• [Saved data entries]
────

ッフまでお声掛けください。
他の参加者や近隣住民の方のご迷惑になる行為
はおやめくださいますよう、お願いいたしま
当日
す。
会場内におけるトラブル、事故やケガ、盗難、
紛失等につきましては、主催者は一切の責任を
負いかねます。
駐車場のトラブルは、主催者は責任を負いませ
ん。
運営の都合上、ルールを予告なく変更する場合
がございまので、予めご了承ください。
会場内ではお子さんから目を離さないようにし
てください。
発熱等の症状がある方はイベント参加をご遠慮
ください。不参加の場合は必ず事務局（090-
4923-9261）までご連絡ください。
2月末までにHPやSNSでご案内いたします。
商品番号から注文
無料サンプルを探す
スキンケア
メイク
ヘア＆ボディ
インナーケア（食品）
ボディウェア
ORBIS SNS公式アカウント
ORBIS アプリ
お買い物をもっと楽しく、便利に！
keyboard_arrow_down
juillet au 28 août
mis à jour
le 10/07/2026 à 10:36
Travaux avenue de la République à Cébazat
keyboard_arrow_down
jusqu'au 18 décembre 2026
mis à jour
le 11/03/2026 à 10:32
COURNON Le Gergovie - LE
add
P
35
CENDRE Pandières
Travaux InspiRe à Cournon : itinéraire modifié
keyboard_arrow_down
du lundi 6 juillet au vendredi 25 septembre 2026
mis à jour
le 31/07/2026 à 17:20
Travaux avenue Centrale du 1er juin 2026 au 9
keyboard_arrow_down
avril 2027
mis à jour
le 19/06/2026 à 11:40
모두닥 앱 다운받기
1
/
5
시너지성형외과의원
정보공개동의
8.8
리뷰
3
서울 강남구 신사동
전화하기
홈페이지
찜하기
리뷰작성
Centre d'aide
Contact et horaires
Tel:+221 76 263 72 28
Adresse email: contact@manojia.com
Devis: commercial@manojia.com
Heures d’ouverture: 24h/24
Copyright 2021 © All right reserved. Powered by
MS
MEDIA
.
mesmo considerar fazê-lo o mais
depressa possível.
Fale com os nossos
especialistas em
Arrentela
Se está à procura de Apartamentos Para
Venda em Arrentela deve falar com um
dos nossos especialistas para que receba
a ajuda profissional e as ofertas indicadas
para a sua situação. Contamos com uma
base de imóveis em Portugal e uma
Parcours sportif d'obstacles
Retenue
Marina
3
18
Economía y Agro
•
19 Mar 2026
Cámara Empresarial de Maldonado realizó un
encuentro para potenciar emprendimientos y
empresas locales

────

• [Task goal] Restate the records above verbatim up to and including the line containing "le 31/07/2026 à 17:20".

• [Answer for the task]
ッフまでお声掛けください。
他の参加者や近隣住民の方のご迷惑になる行為
はおやめくださいますよう、お願いいたしま
当日
す。
会場内におけるトラブル、事故やケガ、盗難、
紛失等につきましては、主催者は一切の責任を
負いかねます。
駐車場のトラブルは、主催者は責任を負いませ
ん。
運営の都合上、ルールを予告なく変更する場合
がございまので、予めご了承ください。
会場内ではお子さんから目を離さないようにし
てください。
発熱等の症状がある方はイベント参加をご遠慮
ください。不参加の場合は必ず事務局（090-
4923-9261）までご連絡ください。
2月末までにHPやSNSでご案内いたします。
商品番号から注文
無料サンプルを探す
スキンケア
メイク
ヘア＆ボディ
インナーケア（食品）
ボディウェア
ORBIS SNS公式アカウント
ORBIS アプリ
お買い物をもっと楽しく、便利に！
keyboard_arrow_down
juillet au 28 août
mis à jour
le 10/07/2026 à 10:36
Travaux avenue de la République à Cébazat
keyboard_arrow_down
jusqu'au 18 décembre 2026
mis à jour
le 11/03/2026 à 10:32
COURNON Le Gergovie - LE
add
P
35
CENDRE Pandières
Travaux InspiRe à Cournon : itinéraire modifié
keyboard_arrow_down
du lundi 6 juillet au vendredi 25 septembre 2026
mis à jour
le 31/07/2026 à 17:20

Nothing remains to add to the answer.